We give high-schoolers many different explanations of the word "function." Here are a few that are either implied or outright stated at various points in a student's education:
- A function is an expression in terms of $x$. This is pretty unusual all by itself, but it may appear in conjunction with (2) or (3) (i.e. students may reason that $f(x)$ or $y$ is the function, and since $f(x)$ equals some expression, therefore the expression is the function too). Students may become uncomfortable if the variable is not $x$.

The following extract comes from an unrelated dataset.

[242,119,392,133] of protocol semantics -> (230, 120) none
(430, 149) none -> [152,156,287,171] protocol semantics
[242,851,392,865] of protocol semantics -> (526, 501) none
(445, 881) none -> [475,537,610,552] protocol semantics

- A function is an equation of the form $f(x) = \mathrm{[something]}$, where [something] is in terms of $x$. Students may believe that the function can be subsequently "abbreviated" as $f(x)$. If there is also a $g(x)$ and you're teaching function compositions, then there will often be confusion about how $x$ can have "multiple different values" (i.e. when you write $f(g(x))$, the value that is given to $f$ is "not the same" as the value that is given to $g$, but some students may believe that both values are $x$ because that's how $f(x)$ is written); students may reconcile this by blindly applying the correct substitution without understanding what they are doing. But it gets them points on the exam or homework, so the student thinks they are learning.
- A function is an equation of the form $y = \mathrm{[something]}$, where [something] is in terms of $x$. Students may believe that it specifically has to be $x$ and $y$, in the right order, rather than any other pair of variables.
- A function is a set of ordered pairs $(x, y)$, such that no two (distinct) pairs have the same $x$. The word "distinct" is often omitted from this definition, but it probably doesn't matter in practice because students are generally going to assume that's what it means anyway.
- As in (2), but allowing for piecewise notation. Students may believe that piecewise functions are somehow "less valid" than "regular" functions, and/or try to rewrite piecewise functions as non-piecewise functions. For that matter, students believe that there is a such thing as "a piecewise function" in the first place.
- As in (3), but allowing for implicit functions. Again, students may resist implicit functions, but solving an implicit function for $y$ is at least a useful activity some of the time.
All of these definitions are at best incomplete and at worst outright wrong. (4) is somewhat close to being right, but like all of these definitions, it does not supply a codomain and therefore cannot explain the concept of a surjective function (for example, if you take the floor function over $\mathbb{R} \rightarrow \mathbb{R}$, it is not surjective, but if you take it over $\mathbb{R} \rightarrow \mathbb{Z}$, it is surjective, yet both of these functions contain exactly the same set of ordered pairs in their respective graphs). Unlike the other definitions, (4) does imply a specific domain - the domain is just the set of $x$ coordinates. However, students might not notice this subtlety, and the existence of the other (wronger) definitions tends to deemphasize the idea that the domain can be chosen arbitrarily. (4) is also incompatible with algebraic and (for the most part) analytic manipulation, so students will have to work with the other definitions regardless of what they think of (4).
There is one exercise at the high-school level that does describe functions more or less correctly, but it tends to get neglected in favor of the definitions given above. It usually looks like this: Students are shown a diagram with two adjacent ellipses or circles, each containing a small number of labeled points, and arrows from points in the left ellipse to points in the right ellipse. Students are then (correctly) told that these diagrams show (binary) relations, and are typically asked to identify which relations are functions, one-to-one, etc. These diagrams contain all of the required elements of a function, including the codomain. However, this visualization is usually dropped in favor of the so-called "vertical line test" (i.e. draw vertical lines through the graph of a function, and make sure that each line intersects the graph at most once) and "horizontal line test" (the same, but with horizontal lines), which can be used on infinite relations/functions (unlike drawing out an explicit relation diagram one point at a time). I suspect that many students prefer the vertical/horizontal line tests, because they are specific "recipes" that students can use to "get the right answer" and do well on exams or homework (whereas trying to visualize infinitely many arrows between points is going to be difficult at best).
The other serious problem at the high-school level is that most students don't properly appreciate the distinction between $f$ and $f(x)$. Of course, mathematicians often ignore this distinction as well, because it's a rather fine and technical distinction which only sometimes matters, but many students are not even aware that there is a distinction to be drawn in the first place. If you cannot even write $f$ by itself without confusing half the class, how do you expect them to understand $f: A \rightarrow B$?
TL;DR: We don't give students a proper explanation of "domain" because we don't give them a proper explanation of "function," and that in turn is because of high-school's emphasis on algebra, graphing, and other specific ways of applying the math, rather than on a broader conceptual foundation.